Design Decisions¶
This document explains the key architectural choices behind Mirach.
Local-first STT and TTS, cloud LLM¶
Mirach keeps speech-to-text and text-to-speech local (Whisper and Piper) but uses a cloud LLM via OpenCode. This balances:
- Privacy: Voice recordings never leave your machine. Only the transcribed text is sent to the LLM.
- Speed: Local STT and TTS have ~0.5s latency each, independent of network conditions.
- Intelligence: Cloud LLMs provide capabilities that local models can't match (yet).
For fully local operation, you can point OpenCode to a local Ollama instance.
Daemon architecture¶
Models stay in RAM permanently. The alternative — loading Whisper and Piper on every invocation — would add 3-7 seconds of cold-start latency per interaction.
Single hotkey, three states¶
One key for record, process, and interrupt.
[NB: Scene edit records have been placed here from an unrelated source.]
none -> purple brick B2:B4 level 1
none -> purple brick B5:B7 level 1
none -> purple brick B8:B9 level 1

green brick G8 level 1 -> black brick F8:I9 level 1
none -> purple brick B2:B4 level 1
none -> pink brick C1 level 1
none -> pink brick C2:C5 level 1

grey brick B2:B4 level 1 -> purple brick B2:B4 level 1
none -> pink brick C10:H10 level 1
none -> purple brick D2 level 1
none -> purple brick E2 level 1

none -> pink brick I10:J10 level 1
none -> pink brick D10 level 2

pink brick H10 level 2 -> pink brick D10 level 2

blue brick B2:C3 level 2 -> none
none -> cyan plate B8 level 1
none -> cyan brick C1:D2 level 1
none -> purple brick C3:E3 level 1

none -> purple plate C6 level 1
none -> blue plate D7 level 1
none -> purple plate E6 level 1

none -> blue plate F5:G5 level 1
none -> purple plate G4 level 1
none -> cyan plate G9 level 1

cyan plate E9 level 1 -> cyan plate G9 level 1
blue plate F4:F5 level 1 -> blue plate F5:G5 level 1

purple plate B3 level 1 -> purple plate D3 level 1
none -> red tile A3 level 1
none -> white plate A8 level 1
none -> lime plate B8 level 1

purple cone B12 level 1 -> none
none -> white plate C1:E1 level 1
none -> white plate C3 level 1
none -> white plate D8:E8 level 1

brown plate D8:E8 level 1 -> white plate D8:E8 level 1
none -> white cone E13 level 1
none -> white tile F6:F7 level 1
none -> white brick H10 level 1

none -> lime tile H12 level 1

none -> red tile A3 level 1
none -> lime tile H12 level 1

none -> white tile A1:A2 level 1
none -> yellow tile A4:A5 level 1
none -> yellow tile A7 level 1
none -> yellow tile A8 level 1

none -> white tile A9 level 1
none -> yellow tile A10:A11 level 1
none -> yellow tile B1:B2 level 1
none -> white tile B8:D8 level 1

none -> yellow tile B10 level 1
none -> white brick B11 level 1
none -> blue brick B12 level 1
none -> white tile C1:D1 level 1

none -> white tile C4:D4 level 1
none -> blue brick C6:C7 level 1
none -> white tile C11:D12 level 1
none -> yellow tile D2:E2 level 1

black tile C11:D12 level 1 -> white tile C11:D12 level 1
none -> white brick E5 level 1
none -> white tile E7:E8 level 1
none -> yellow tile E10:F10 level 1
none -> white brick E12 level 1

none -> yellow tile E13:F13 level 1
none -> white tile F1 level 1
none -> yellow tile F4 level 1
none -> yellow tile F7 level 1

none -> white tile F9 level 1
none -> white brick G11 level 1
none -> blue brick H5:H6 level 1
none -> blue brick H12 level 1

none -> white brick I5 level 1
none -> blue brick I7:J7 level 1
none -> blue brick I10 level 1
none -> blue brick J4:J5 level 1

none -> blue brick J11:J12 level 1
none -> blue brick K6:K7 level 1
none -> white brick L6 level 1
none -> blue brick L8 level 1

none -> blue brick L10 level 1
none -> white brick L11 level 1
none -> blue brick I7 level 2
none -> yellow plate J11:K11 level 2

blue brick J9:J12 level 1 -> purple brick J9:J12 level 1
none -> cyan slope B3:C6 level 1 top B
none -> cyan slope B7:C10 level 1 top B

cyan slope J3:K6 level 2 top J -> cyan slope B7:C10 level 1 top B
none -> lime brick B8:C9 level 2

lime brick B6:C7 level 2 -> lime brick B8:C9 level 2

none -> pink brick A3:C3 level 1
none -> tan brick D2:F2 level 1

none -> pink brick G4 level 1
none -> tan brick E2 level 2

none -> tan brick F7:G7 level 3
This matches how people actually use voice assistants: you want to interrupt a wrong response and immediately say something different, without reaching for a second button.
Whisper medium + int8¶
The original setup used large-v3-turbo with float16 (~2.3 GB VRAM). The switch to medium with int8 (~700 MB VRAM) trades 0.2s of transcription speed for 1.6 GB of VRAM savings — a worthwhile trade since the LLM call takes seconds anyway.
User scripts over hardcoded patterns¶
Custom voice commands live in a gitignored user_scripts/ directory with metadata comments. This makes triggers personal (not in the repo), extensible (just add a file), and self-documenting.
Progressive feedback¶
During long LLM calls, escalating feedback (fillers → notifications → "still working" messages) prevents users from thinking the daemon has crashed. Fillers are pre-baked as WAV files for zero-latency playback.
Markdown conversation logs¶
Conversations are saved as Markdown, not JSON or a database. This makes them human-readable, git-friendly, and compatible with any Markdown tool. The latest.md symlink provides quick access.
Session persistence¶
The OpenCode session ID is saved to disk so conversations survive daemon restarts and system reboots. A 1-hour idle timeout ensures stale sessions eventually expire.